_BRIEF_.
The answer must be an exact copy of every entry, with no pictures in it.

---------- MATERIAL PROVIDED

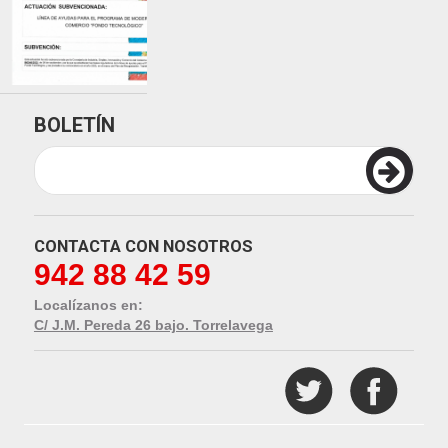
BOLETÍN
CONTACTA CON NOSOTROS
942 88 42 59
Localízanos en:
C/ J.M. Pereda 26 bajo. Torrelavega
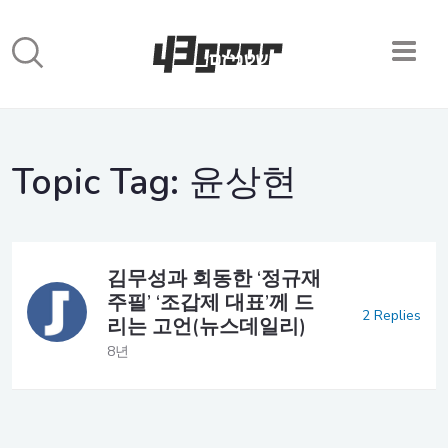
Topic Tag:
윤상현
김무성과 회동한 ‘정규재
주필’ ‘조갑제 대표’께 드
2 Replies
리는 고언(뉴스데일리)
8년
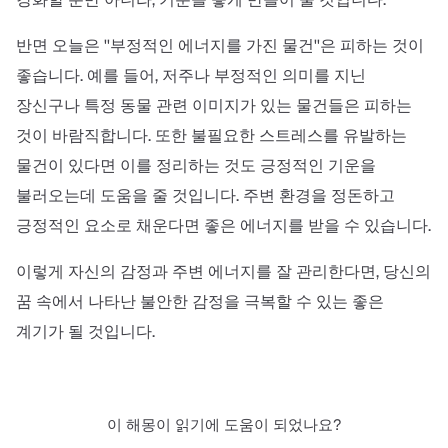
반면 오늘은 ''부정적인 에너지를 가진 물건''은 피하는 것이
좋습니다. 예를 들어, 저주나 부정적인 의미를 지닌
장신구나 특정 동물 관련 이미지가 있는 물건들은 피하는
것이 바람직합니다. 또한 불필요한 스트레스를 유발하는
물건이 있다면 이를 정리하는 것도 긍정적인 기운을
불러오는데 도움을 줄 것입니다. 주변 환경을 정돈하고
긍정적인 요소로 채운다면 좋은 에너지를 받을 수 있습니다.
이렇게 자신의 감정과 주변 에너지를 잘 관리한다면, 당신의
꿈 속에서 나타난 불안한 감정을 극복할 수 있는 좋은
계기가 될 것입니다.
이 해몽이 읽기에 도움이 되었나요?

--------------------

_EXERCISE RESULT_.
BOLETÍN
CONTACTA CON NOSOTROS
942 88 42 59
Localízanos en:
C/ J.M. Pereda 26 bajo. Torrelavega
Topic Tag:
윤상현
김무성과 회동한 ‘정규재
주필’ ‘조갑제 대표’께 드
2 Replies
리는 고언(뉴스데일리)
8년
반면 오늘은 ''부정적인 에너지를 가진 물건''은 피하는 것이
좋습니다. 예를 들어, 저주나 부정적인 의미를 지닌
장신구나 특정 동물 관련 이미지가 있는 물건들은 피하는
것이 바람직합니다. 또한 불필요한 스트레스를 유발하는
물건이 있다면 이를 정리하는 것도 긍정적인 기운을
불러오는데 도움을 줄 것입니다. 주변 환경을 정돈하고
긍정적인 요소로 채운다면 좋은 에너지를 받을 수 있습니다.
이렇게 자신의 감정과 주변 에너지를 잘 관리한다면, 당신의
꿈 속에서 나타난 불안한 감정을 극복할 수 있는 좋은
계기가 될 것입니다.
이 해몽이 읽기에 도움이 되었나요?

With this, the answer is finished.